KENNEDY: Thank you, Mr. Chairman...
Meanwhile, a small bipartisan group in Congress has proposed a resolution calling on President George W Bush to start bringing home US troops from Iraq by 1 October 2006. But Mr Rumsfeld said that timing in war was not predictable and there were no guarantees.
"And any who say that we’ve lost this war, or that we’re losing this war are wrong. We are not," he said.
However, the continuing violence had led some US commanders to scale back any optimistic predictions about US troop numbers being reduced any time soon, says the BBC’s diplomatic correspondent, Jonathan Marcus.
And while Iraq’s new security forces are growing in number, their effectiveness remains very much in doubt. At least one military expert has put it in another way. He claims that the US is losing a battallion of troops every month to deaths and injuries. With the size of our Army, how can anyone say we are not losing?
And how long will it be before those in charge, that is, the Bush Administration, is forced out, or else someone in the Administratin comes to their senses, admits a spade is a spade and brings the troops home?
With even the Republicans in Congress starting to complain about the inept policies that Rumsfeld et al have created, the day of reckoning might be at hand.
Forum posts
10 August 2005, 07:09
Ah, Carol, [not that you are reading this blog, but] what about the names or numbers of Iraqi deaths for the month of June?
Shouldn’t that list put a void in your heart, or is it that only the American and European desths cause this in you?
Hehehe... What a bunch of racist cr*p.
13 August 2005, 08:50
I’m not sure that I understand your meaning.
How am I racist?
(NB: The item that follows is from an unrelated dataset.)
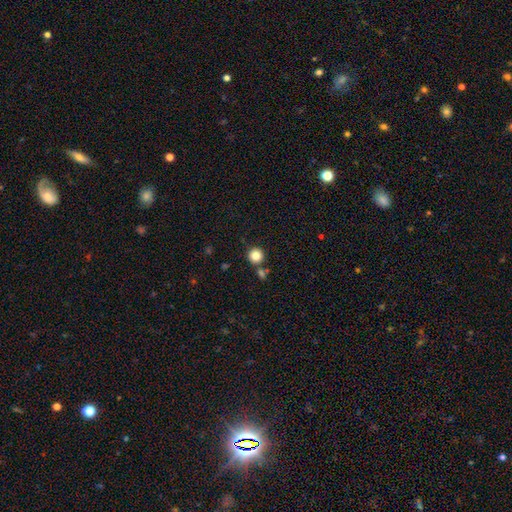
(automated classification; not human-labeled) smooth 83%, star or artifact 11%, featured or disk 6%. Down the decision tree: how rounded — round (95%); merging — none (80%).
I have absolutely NO WAY to bring the public the names of
those who died in Iraq during the month of June.
I have corresponded with "riverbend’ for information re: the fifty iraqis that
our government was claiming had been killed by citizens of some iraqi town.
The event was suspicious at best - and riverbend agreed. She however had no
news on who the fifty people were nor did she know who killed them. probably
not anyone in that town. However there was a bit of evidence that our govern-
ment wanted a reason to go into that area of iraq.
Mybelief on why I am on this earth is to be a witness for those who have died in the
wastelands of war that have in the recent past and currently now are attempting
to bury the human race since the beginning of the twentieth century.
At the age of seven, I sat reading books on the holocaust at a local Chicago
mobile libreary. The librarian called my mother to suggest that perhaps this
type of interest was not appropriate for a child of seven.
Anyway, you sound rather Karl Rovian. i lost the use of my left eye for
about two weeks following the eyestrain that I incurred assembling the list of names.
How am I racist??
I am well aware of the Karl Rove tactics. Watching my friend Andy Stephenson become over-
whelmed by the mean-spirited and nasty comments about him all the while that he
was fighting pancreatic cancer, well you B***ards can go to ****.